= Gesteld doel A =
Geef uit het gekozen fragment letterlijk de tekst weer van "Cassatie tegen ontnemingsmaatregel" tot en met "moet worden verworpen.".

= Gekozen fragment =
• • • • • • •

ECLI:NL:HR:2001:AB2961

Hoge Raad

Datum uitspraak
13 november 2001
Publicatiedatum
4 april 2013
Zaaknummer
01801/00
Instantie
Hoge Raad
Type
Uitspraak
Rechtsgebied
Strafrecht
Procedures
  • Cassatie
Rechters
Vindplaatsen
  • Rechtspraak.nl
AI samenvatting door LexboostAutomatisch gegenereerd

Cassatie tegen ontnemingsmaatregel en beoordeling van draagkrachtverweer

In deze zaak gaat het om een cassatieberoep tegen een uitspraak van het Gerechtshof te Arnhem, waarbij de betrokkene was veroordeeld tot betaling van een bedrag ter ontneming van wederrechtelijk verkregen voordeel. De Hoge Raad behandelt de zaak naar aanleiding van een vordering tot ontneming van voordeel, die voortvloeit uit een eerdere veroordeling van de betrokkene door de Rechtbank. De betrokkene, vertegenwoordigd door zijn advocaat mr. J. Kuiper, heeft middelen van cassatie ingediend. De Advocaat-Generaal Wortel heeft geconcludeerd dat het beroep moet worden verworpen.

• • • • • • •

= Gesteld doel B =
Wijs in de rijen hieronder elke regel aan waarin de tekenreeks "relative" voorkomt en neem die regels over. Hoofdletters en kleine letters tellen mee.

• • • • • • •

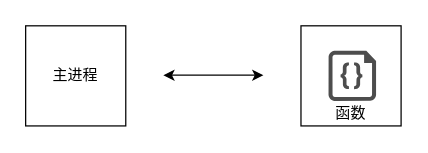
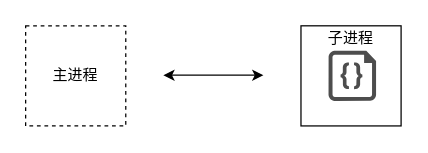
  <mxCell id="0" />
  <mxCell id="1" parent="0" />
- <mxCell id="2" value="主进程" style="whiteSpace=wrap;html=1;aspect=fixed;" parent="1" vertex="1"><mxGeometry x="20" y="20" width="80" height="80" as="geometry" /></mxCell>
+ <mxCell id="2" value="主进程" style="whiteSpace=wrap;html=1;aspect=fixed;dashed=1;" parent="1" vertex="1"><mxGeometry x="20" y="20" width="80" height="80" as="geometry" /></mxCell>
  <mxCell id="3" value="" style="endArrow=classic;startArrow=classic;html=1;" parent="1" edge="1"><mxGeometry width="50" height="50" relative="1" as="geometry"><mxPoint x="130" y="59.5" as="sourcePoint" /><mxPoint x="210" y="59.5" as="targetPoint" /></mxGeometry></mxCell>
  <mxCell id="4" value="" style="whiteSpace=wrap;html=1;aspect=fixed;" parent="1" vertex="1"><mxGeometry x="240" y="20" width="80" height="80" as="geometry" /></mxCell>
  <mxCell id="5" value="" style="verticalLabelPosition=bottom;html=1;verticalAlign=top;align=center;strokeColor=none;shape=mxgraph.azure.code_file;pointerEvents=1;fillColor=#4D4D4D;" parent="1" vertex="1"><mxGeometry x="262" y="40" width="38" height="40" as="geometry" /></mxCell>
- <mxCell id="7" value="函数" style="text;html=1;strokeColor=none;fillColor=none;align=center;verticalAlign=middle;whiteSpace=wrap;rounded=0;" parent="1" vertex="1"><mxGeometry x="260" y="80" width="40" height="20" as="geometry" /></mxCell>
+ <mxCell id="6" value="子进程" style="text;html=1;strokeColor=none;fillColor=none;align=center;verticalAlign=middle;whiteSpace=wrap;rounded=0;" parent="1" vertex="1"><mxGeometry x="260" y="20" width="40" height="20" as="geometry" /></mxCell>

• • • • • • •

= Definitief antwoord A =
Cassatie tegen ontnemingsmaatregel en beoordeling van draagkrachtverweer

In deze zaak gaat het om een cassatieberoep tegen een uitspraak van het Gerechtshof te Arnhem, waarbij de betrokkene was veroordeeld tot betaling van een bedrag ter ontneming van wederrechtelijk verkregen voordeel. De Hoge Raad behandelt de zaak naar aanleiding van een vordering tot ontneming van voordeel, die voortvloeit uit een eerdere veroordeling van de betrokkene door de Rechtbank. De betrokkene, vertegenwoordigd door zijn advocaat mr. J. Kuiper, heeft middelen van cassatie ingediend. De Advocaat-Generaal Wortel heeft geconcludeerd dat het beroep moet worden verworpen.

= Definitief antwoord B =
  <mxCell id="3" value="" style="endArrow=classic;startArrow=classic;html=1;" parent="1" edge="1"><mxGeometry width="50" height="50" relative="1" as="geometry"><mxPoint x="130" y="59.5" as="sourcePoint" /><mxPoint x="210" y="59.5" as="targetPoint" /></mxGeometry></mxCell>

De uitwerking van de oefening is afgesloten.